REQUIRED ACTION: The expected output is exactly the lines below, starting at the line with "1 (647) 466-5268" and ending at the line with "199 Shoreview Dr, Welland ON Canada L3B 0H3", both included; no other line belongs in it.

RECORDS FOR THE EXERCISE:
[Start of Attachment]
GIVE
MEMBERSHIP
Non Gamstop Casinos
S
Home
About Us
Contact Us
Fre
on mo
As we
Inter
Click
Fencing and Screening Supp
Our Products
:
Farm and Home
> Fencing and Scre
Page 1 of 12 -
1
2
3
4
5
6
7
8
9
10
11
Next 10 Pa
[End of Attachment]
[Start of Attachment]
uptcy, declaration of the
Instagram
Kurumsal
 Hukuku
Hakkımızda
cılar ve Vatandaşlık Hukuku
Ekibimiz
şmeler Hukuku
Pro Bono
[End of Attachment]
[Start of Attachment]
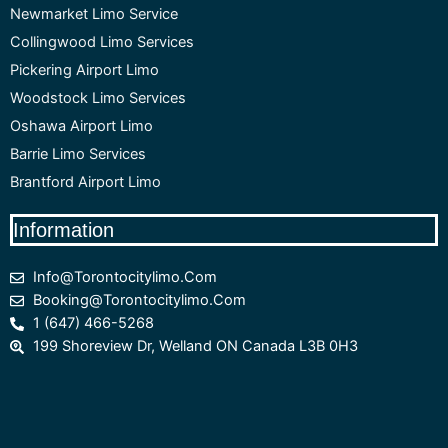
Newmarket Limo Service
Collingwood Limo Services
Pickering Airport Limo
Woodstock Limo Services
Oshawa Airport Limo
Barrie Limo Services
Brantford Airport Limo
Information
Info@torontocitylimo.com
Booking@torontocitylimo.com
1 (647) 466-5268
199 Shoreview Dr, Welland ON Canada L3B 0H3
[End of Attachment]
TASK OUTPUT:
1 (647) 466-5268
199 Shoreview Dr, Welland ON Canada L3B 0H3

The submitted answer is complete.